Explore the material ::
a) For each of the statements below, decide whether it agrees with the yttrium oxyfluoride coating text that follows. Answer yes or no, and quote the words from the text that decide it.
(i) The YOF coatings were produced using atmospheric plasma spraying.
(ii) The YOF coatings were softer than the conventional yttrium-fluoride plasma-protective coating.
(iii) Aluminum oxide and yttrium oxide resist plasma erosion better than conventional silicon-based materials.
b) Please state which two analysis methods showed that the YOF coating was well crystallized, according to the yttrium oxyfluoride coating text below.
c) List every corrosive fluorocarbon gas that the yttrium oxyfluoride coating text below names.
Text segment below:
Preparation and Characterization of Sprayed-Yttrium Oxyfluoride Corrosion Protective Coating for Plasma Process Chambers

Abstract

This study investigates the microstructure, mechanical and electrical properties of dense yttrium oxyfluoride (YOF) coatings fabricated by the atmospheric plasma spraying technique. Transmission electron microscopy and X-ray diffraction analysis revealed a well crystallized YOF coating with preferred orientations. The YOF coatings were more porous (approximate porosity 0.5%), with higher hardness (290 ± 30 HV), lower electrical resistivity (10¹⁶ Ω⋅cm), and breakdown voltage (5.57 kV), than conventional yttrium-fluoride plasma-protective coating. These results indicate the potential of the YOF coating as a novel antiplasma and corrosion-resistant ceramic.

1. Introduction

Integrated circuit (IC) technology incorporates various features on single electrical chips [1]. The increasing miniaturization of modern ICs has promoted the use of high-density plasma irradiation for silicon wafer processing. However, contaminants generated by the semiconductor plasma processing equipment pose a serious problem in the mass production of ICs [2]. Contaminant particles are formed when corrosive fluorocarbon gases (such as CF₄, CHF₃, C₄F₆, and C₂F₆) bombard and react with the inner wall and inner parts of the chamber, degrading the process reproducibility, causing leakage current in the ICs, and lowering the production yield [3,4]. Particle formation during etching or deposition is usually prevented by silicon-based ceramics, which are advantaged by their high hardness, high wear resistance, dielectric strength, and chemical stability [5,6]. However, particle contaminants from silicon-based materials are known to react with the fluorine plasma, generating tungsten silicide and polycrystalline silicon [7,8,9].

Aluminum oxide (Al₂O₃) and yttrium oxide (Y₂O₃), with higher plasma-erosion resistance than conventional silicon-based materials, have been adopted as the plasma-facing inner wall materials in the plasma processing equipment of IC production [10,11,12]. Unfortunately, the inner-wall Y₂O₃ coating reacts with the plasma to produce fluorine-containing particles [13]. The resulting erosion releases particles that contaminate the wafer.
End of Text segment.
Information supplied below:
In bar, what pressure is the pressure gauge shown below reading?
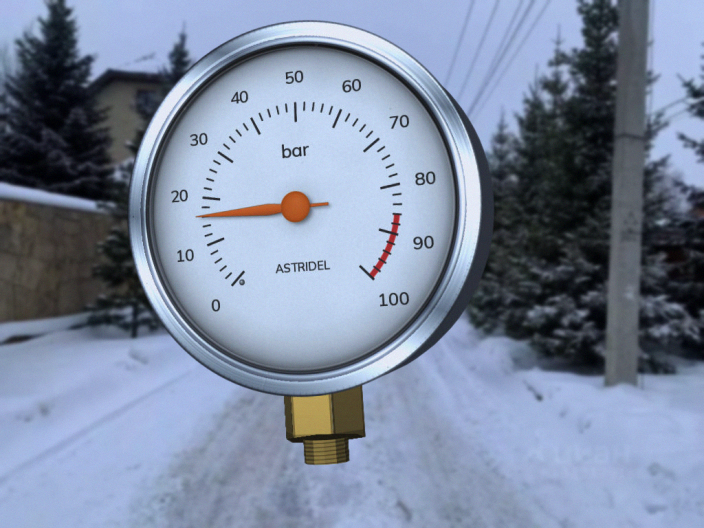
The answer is 16 bar
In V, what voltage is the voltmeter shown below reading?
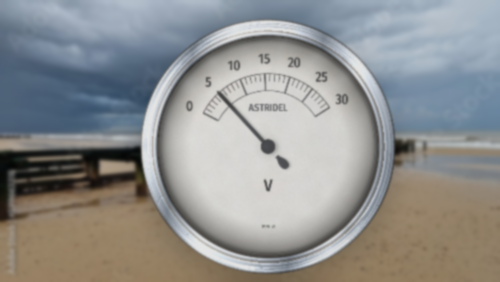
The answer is 5 V
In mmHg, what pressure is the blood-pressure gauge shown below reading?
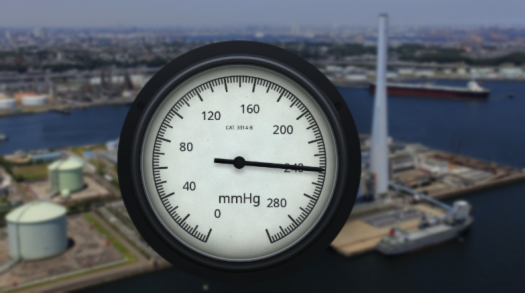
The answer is 240 mmHg
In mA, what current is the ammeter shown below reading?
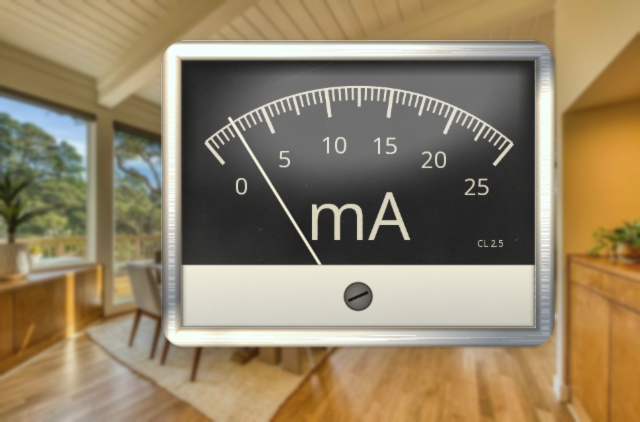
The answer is 2.5 mA
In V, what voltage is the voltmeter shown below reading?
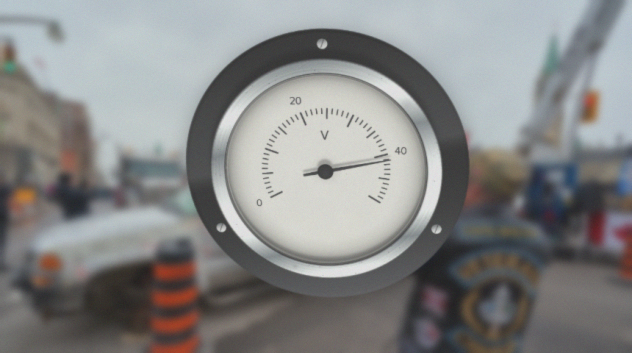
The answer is 41 V
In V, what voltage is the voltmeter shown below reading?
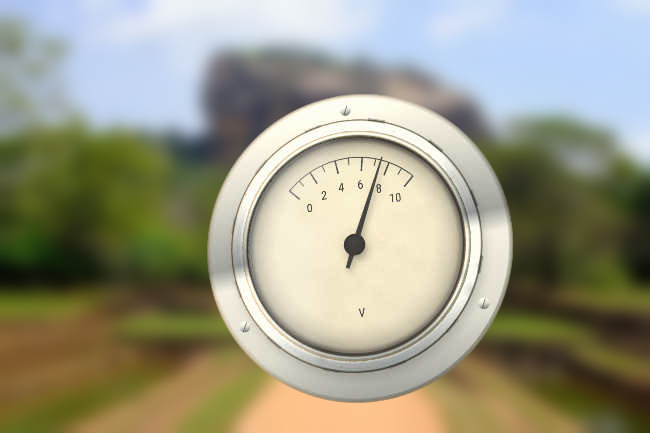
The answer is 7.5 V
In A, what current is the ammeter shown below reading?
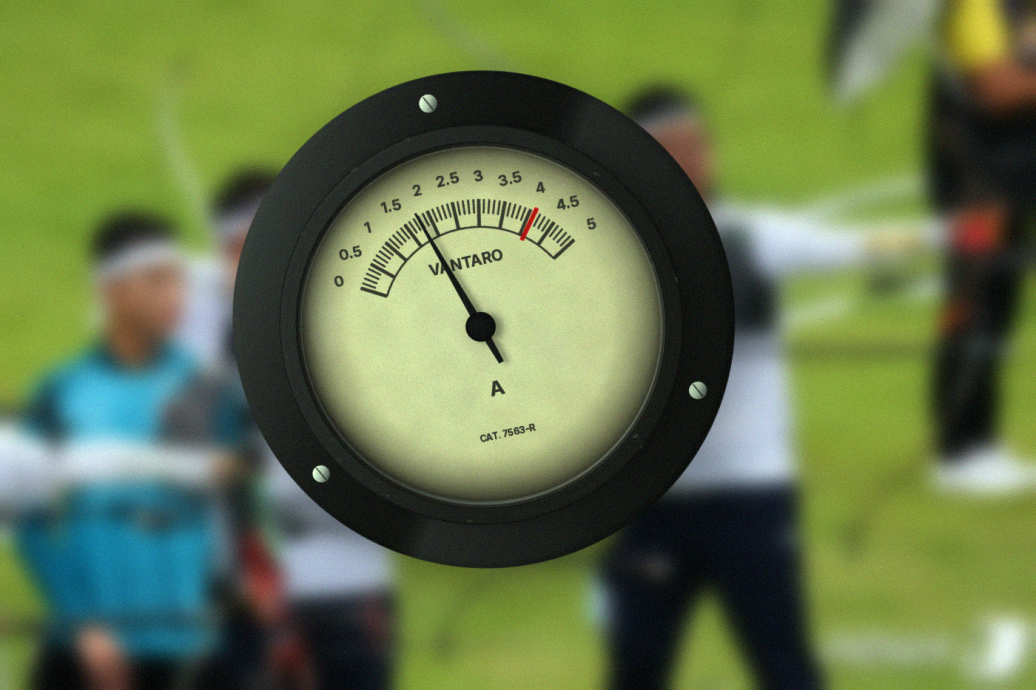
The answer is 1.8 A
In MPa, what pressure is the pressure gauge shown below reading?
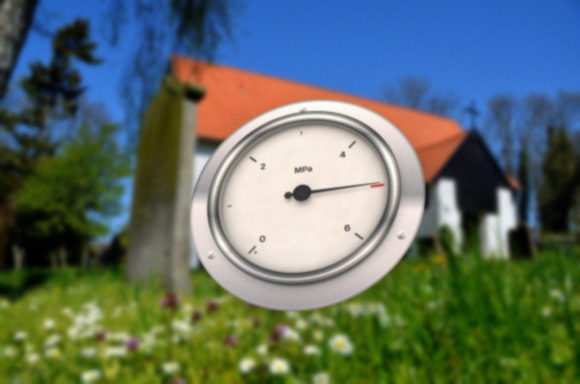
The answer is 5 MPa
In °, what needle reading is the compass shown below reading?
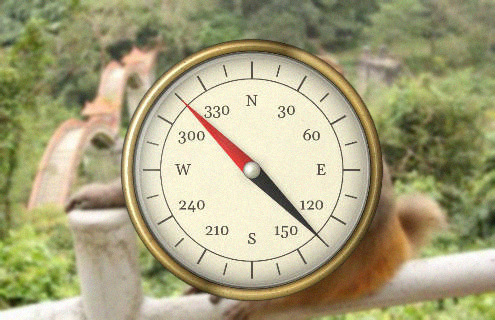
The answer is 315 °
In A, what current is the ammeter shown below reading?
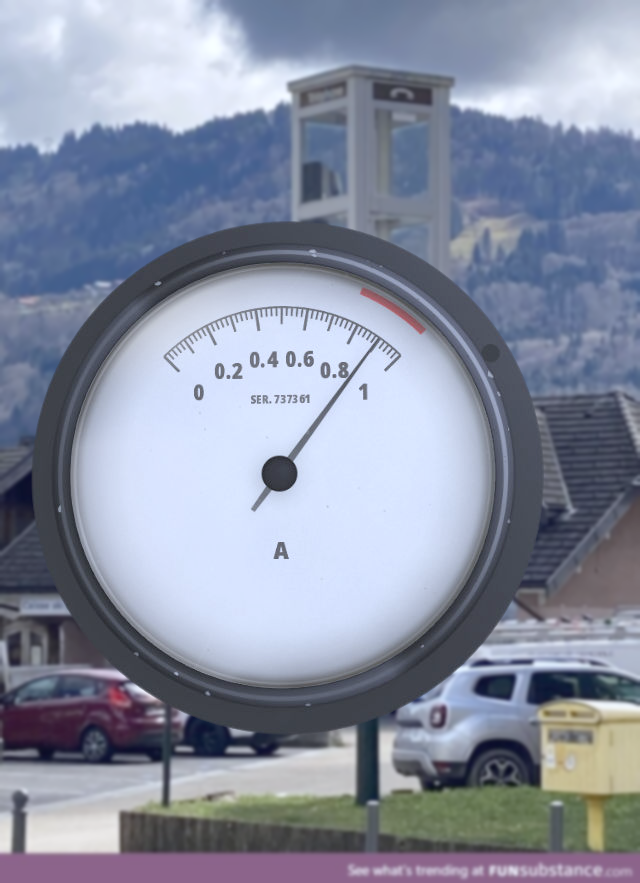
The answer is 0.9 A
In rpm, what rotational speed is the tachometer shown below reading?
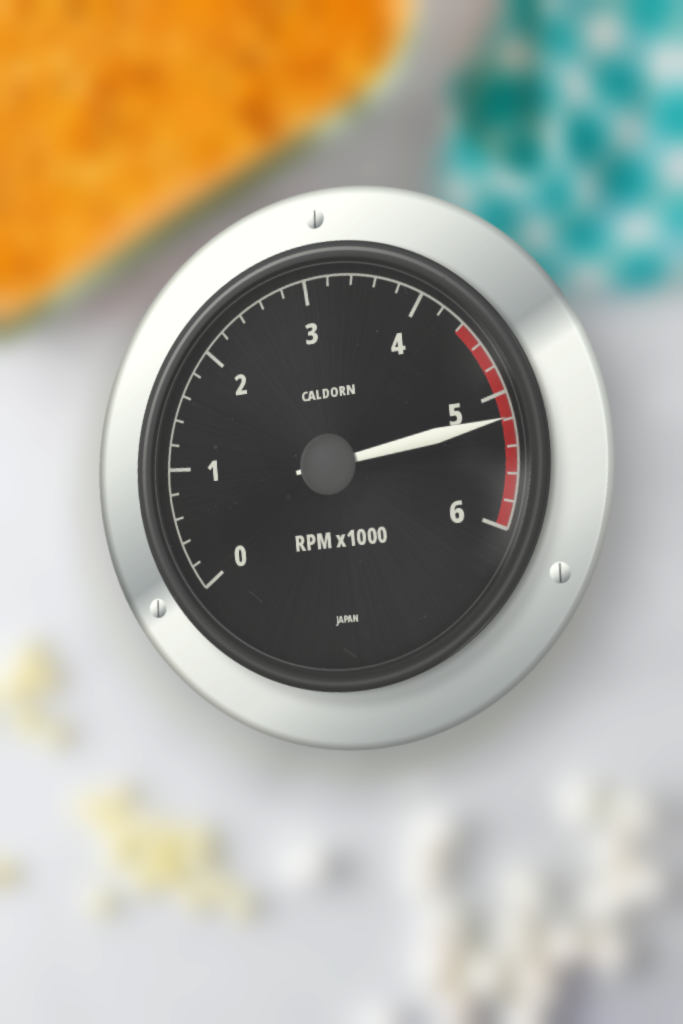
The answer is 5200 rpm
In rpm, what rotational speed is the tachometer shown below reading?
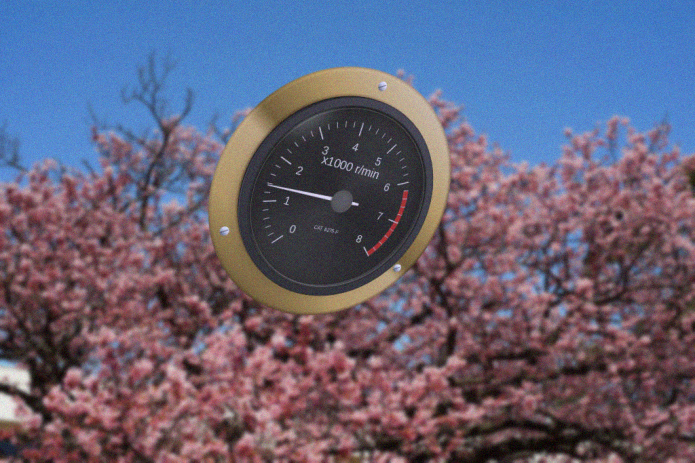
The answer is 1400 rpm
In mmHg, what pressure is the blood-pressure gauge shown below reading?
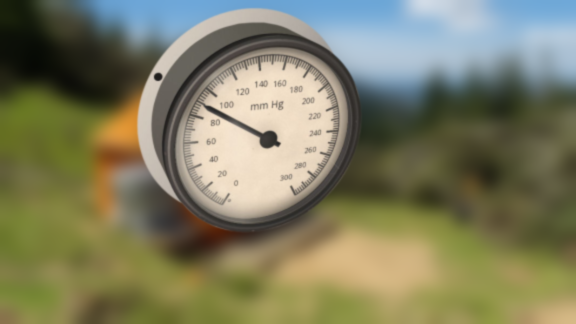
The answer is 90 mmHg
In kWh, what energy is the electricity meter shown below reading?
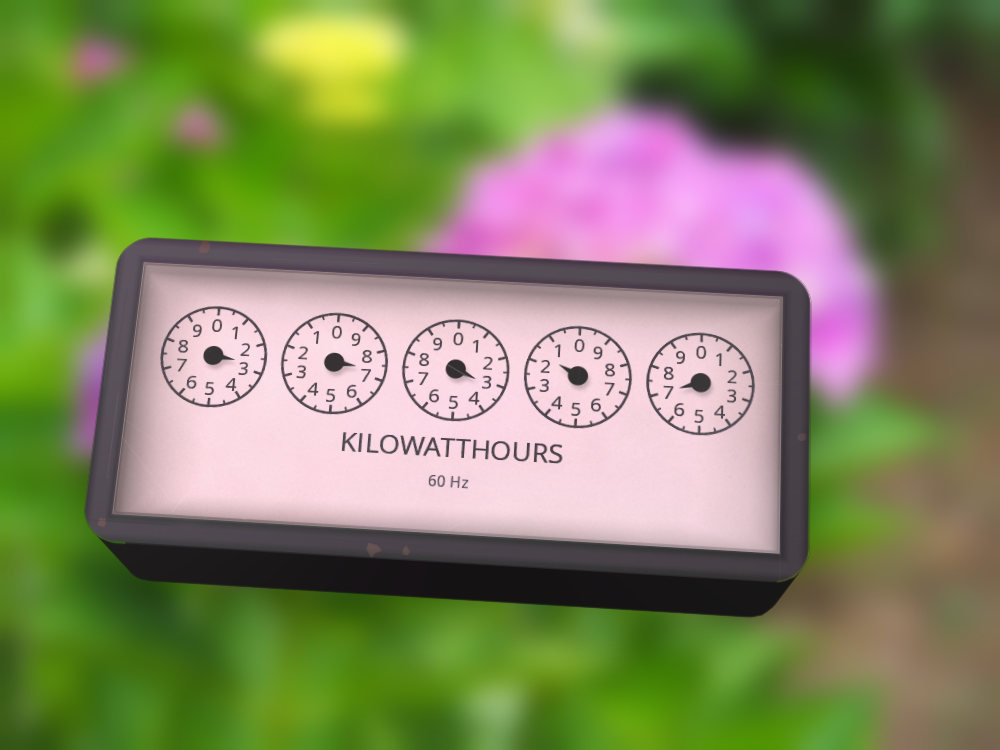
End of Information supplied.
Solved tasks ::
a)
(i) Yes: "fabricated by the atmospheric plasma spraying technique"
(ii) No: "with higher hardness (290 ± 30 HV)"
(iii) Yes: "with higher plasma-erosion resistance than conventional silicon-based materials"

b) Transmission electron microscopy and X-ray diffraction analysis.

c) CF₄, CHF₃, C₄F₆, C₂F₆